Saturday, April 22, 2006

Time Management Myths

Ariadne's got a great post at Neat Living Blog called 10 Myths About Managing Your Time that is a must for anybody trying to get themselves more organised and making more productive use of their time. Especially if you're like me and you've come to realise that a lot of time management advice is bunk and that all you end up doing is spending more of your precious time trying to fit your life into somebody else's system.

If you want to read all 10 myths, head over to the Neat Living Blog, but here are a few of my favourites:
4. People need a "Personal Organizer" or other time management system to get organized. People are not organized because they use a time management system, they use a time management system because they are organized. Personal organization involves breaking old habits and forming new, effective ones. It is a state of mind as opposed to a state of the office. Some people are more organized using a 65-cent steno pad than others are using a 65-dollar organizer.

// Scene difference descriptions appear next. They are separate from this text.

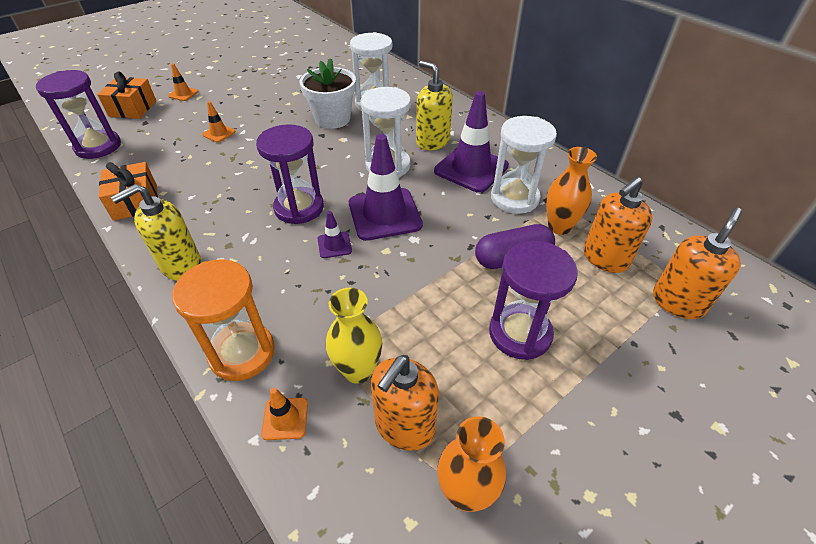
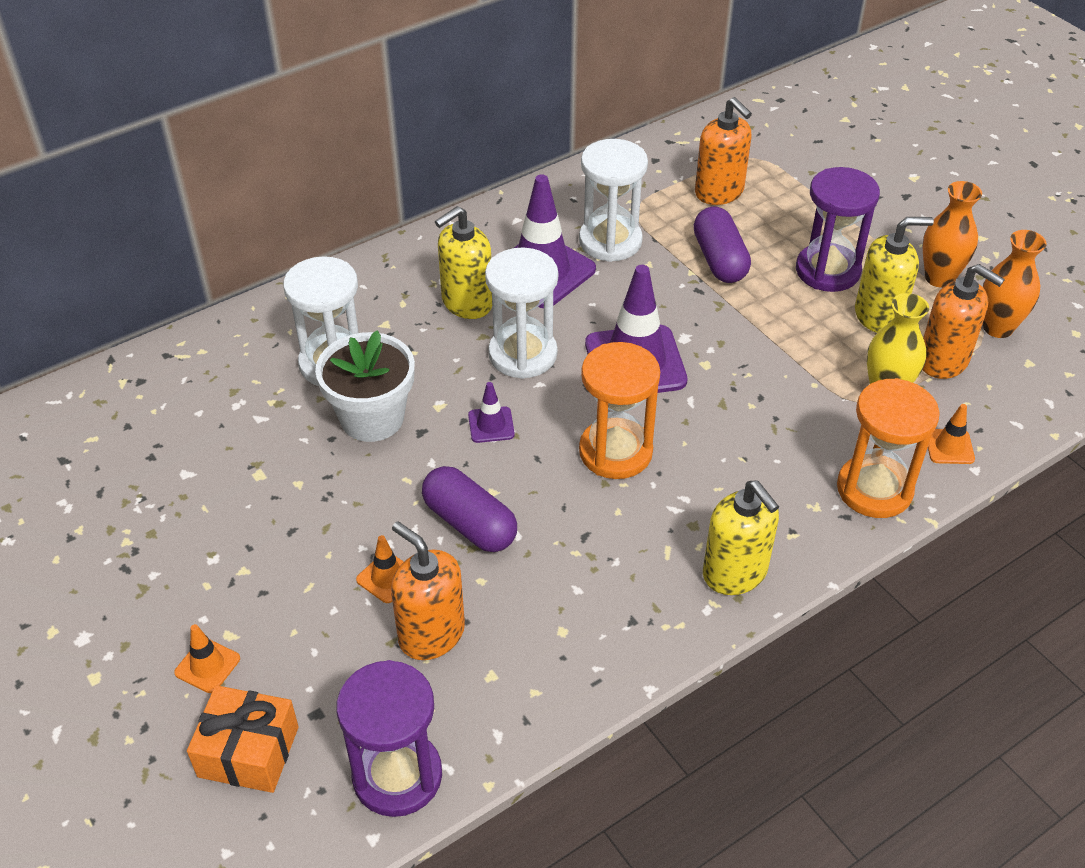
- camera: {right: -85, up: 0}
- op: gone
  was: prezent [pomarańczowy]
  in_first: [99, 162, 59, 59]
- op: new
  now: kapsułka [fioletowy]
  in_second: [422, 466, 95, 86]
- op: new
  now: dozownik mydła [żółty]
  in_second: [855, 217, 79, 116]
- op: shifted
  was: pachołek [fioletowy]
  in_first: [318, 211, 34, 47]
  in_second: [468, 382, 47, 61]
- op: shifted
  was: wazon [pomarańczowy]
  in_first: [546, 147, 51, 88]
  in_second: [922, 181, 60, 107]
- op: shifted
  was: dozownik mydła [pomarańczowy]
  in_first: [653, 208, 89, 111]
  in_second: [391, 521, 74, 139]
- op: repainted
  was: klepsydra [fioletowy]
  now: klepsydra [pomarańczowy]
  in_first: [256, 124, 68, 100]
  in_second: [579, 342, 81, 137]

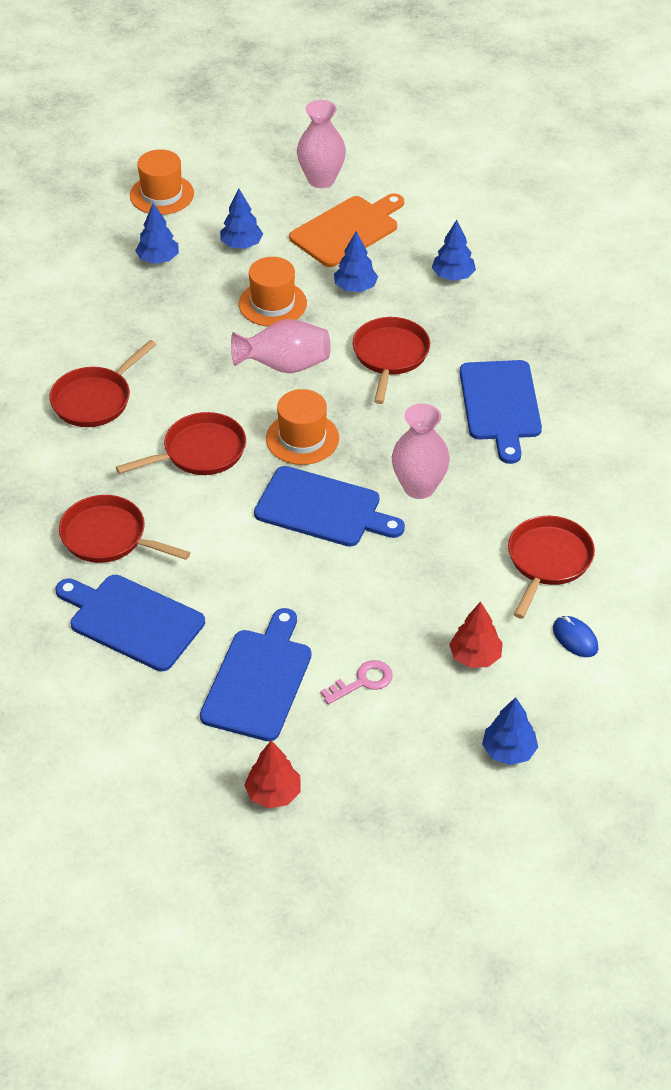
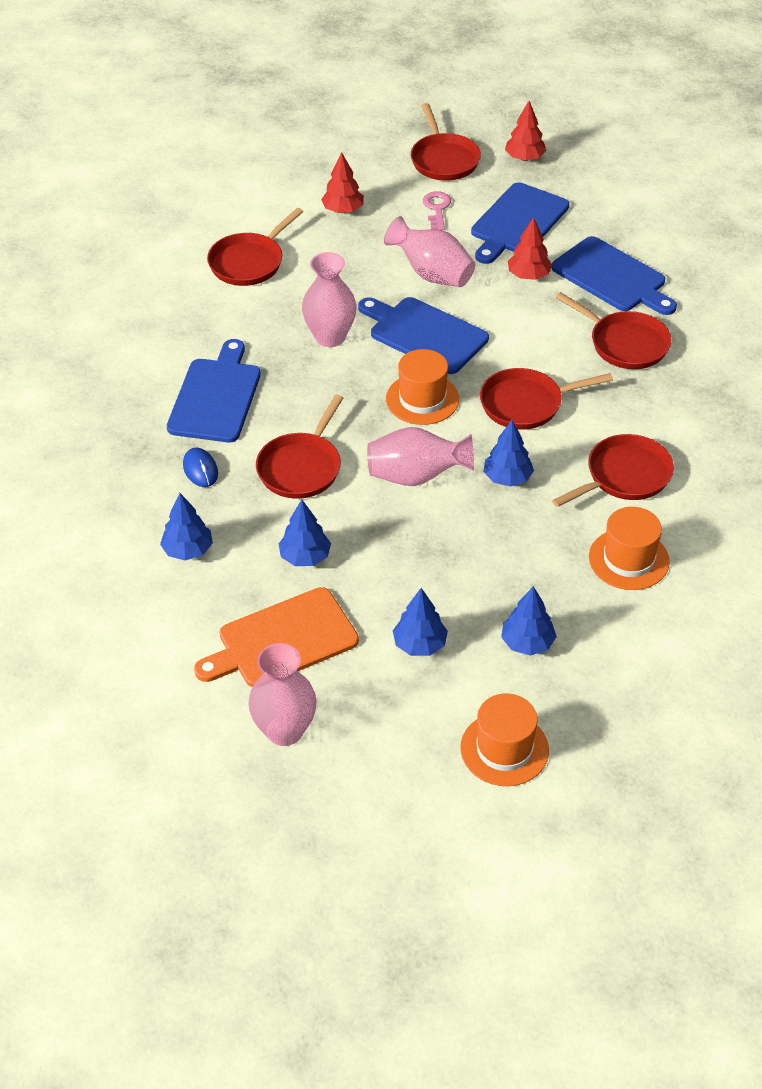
- camera: {right: -165, up: 0}
- op: new
  now: wazon [różowy]
  in_second: [384, 216, 91, 71]
- op: new
  now: patelnia [czerwony]
  in_second: [411, 103, 70, 78]
- op: new
  now: drzewko [czerwony]
  in_second: [508, 217, 44, 63]
- op: shifted
  was: kapelusz [pomarańczowy]
  in_first: [239, 257, 68, 70]
  in_second: [589, 507, 81, 83]
- op: shifted
  was: drzewko [niebieski]
  in_first: [482, 697, 56, 68]
  in_second: [483, 420, 51, 67]
- op: shifted
  was: myszka [niebieski]
  in_first: [553, 616, 45, 41]
  in_second: [183, 448, 35, 39]
- op: rotated
  was: klucz [różowy]
  in_first: [320, 660, 73, 44]
  in_second: [423, 191, 28, 39]
  clockwise: 105

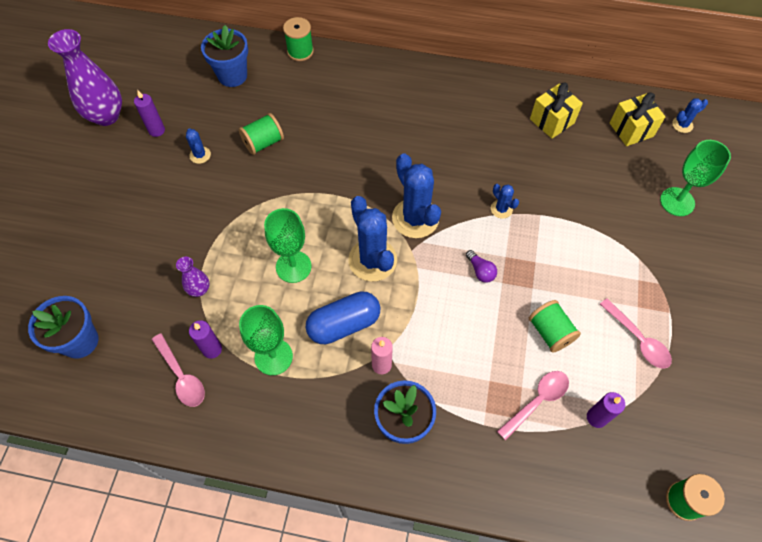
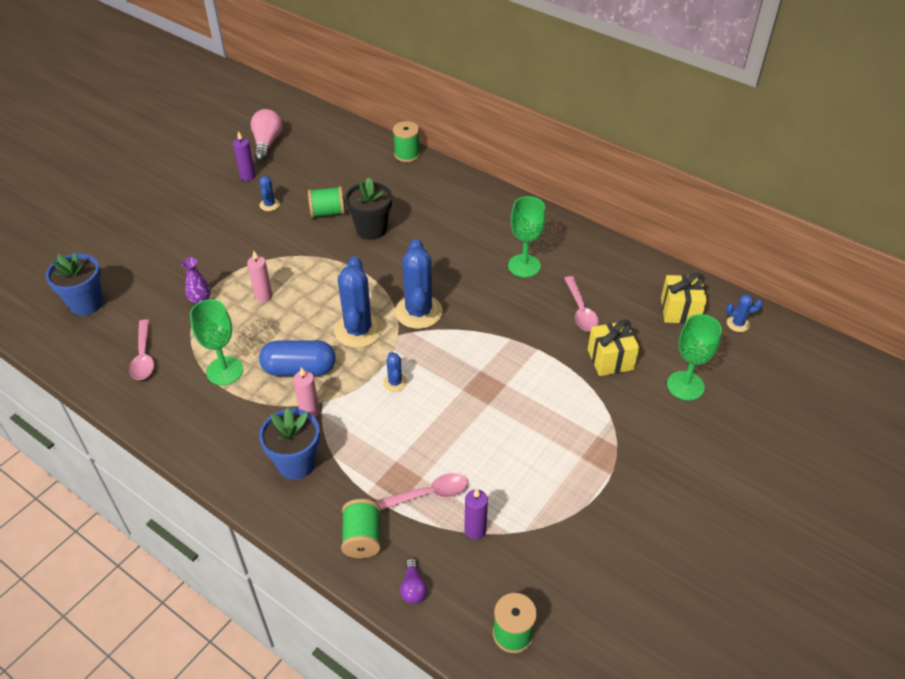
- camera: {right: 25, up: -15}
- op: gone
  was: wazon [fioletowy]
  in_first: [48, 29, 74, 97]
- op: gone
  was: świeca [fioletowy]
  in_first: [189, 320, 33, 39]
- op: gone
  was: doniczka [niebieski]
  in_first: [201, 25, 47, 62]
- op: new
  now: świeca [różowy]
  in_second: [247, 251, 26, 51]
- op: new
  now: żarówka [różowy]
  in_second: [251, 109, 31, 52]
- op: new
  now: doniczka [czarny]
  in_second: [345, 177, 47, 63]
- op: shifted
  was: kielich [zielony]
  in_first: [264, 208, 48, 75]
  in_second: [508, 196, 38, 82]
- op: shifted
  was: żarówka [fioletowy]
  in_first: [466, 250, 31, 33]
  in_second: [400, 558, 27, 46]
- op: shifted
  was: kaktus [niebieski]
  in_first: [491, 184, 28, 35]
  in_second: [383, 352, 24, 40]
- op: shifted
  was: szpulka [zielony]
  in_first: [529, 300, 52, 53]
  in_second: [341, 499, 40, 59]
- op: shifted
  was: prezent [żółty]
  in_first: [530, 83, 53, 56]
  in_second: [588, 320, 51, 56]
- op: shifted
  was: łyżka [różowy]
  in_first: [600, 298, 72, 70]
  in_second: [564, 276, 35, 55]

7. The biggest time wasters include telephone interruptions, visitors, meetings and rush jobs. These are not time wasters, they are time obligations -- they come with the job. The biggest time wasters are self-imposed, such as procrastination, making mental notes, interrupting ourselves, searching for things, perfectionism, and spending time on trivial tasks. We are our own worst enemies. Being effective involves managing ourselves, not placing the blame on others.

10. Time is money. Time is more than money, it's life. You can always get more money, but you can never get more time. It's an irreplaceable resource. When time's gone, you're gone.
One thing I've found that's been helping me make better use of my time is a little tool that helps me answer that age-old question "What the hell have you been doing the last six hours?" It's called TimeSnapper and it's a little program (Windows only) that runs in the background and takes screenshots every few seconds (or at whatever interval you choose). Then you can go back and look at them to see just exactly how you spent your time on the computer, and use that information to change your habits if necessary. It's a really cool little program, and it's free for personal use.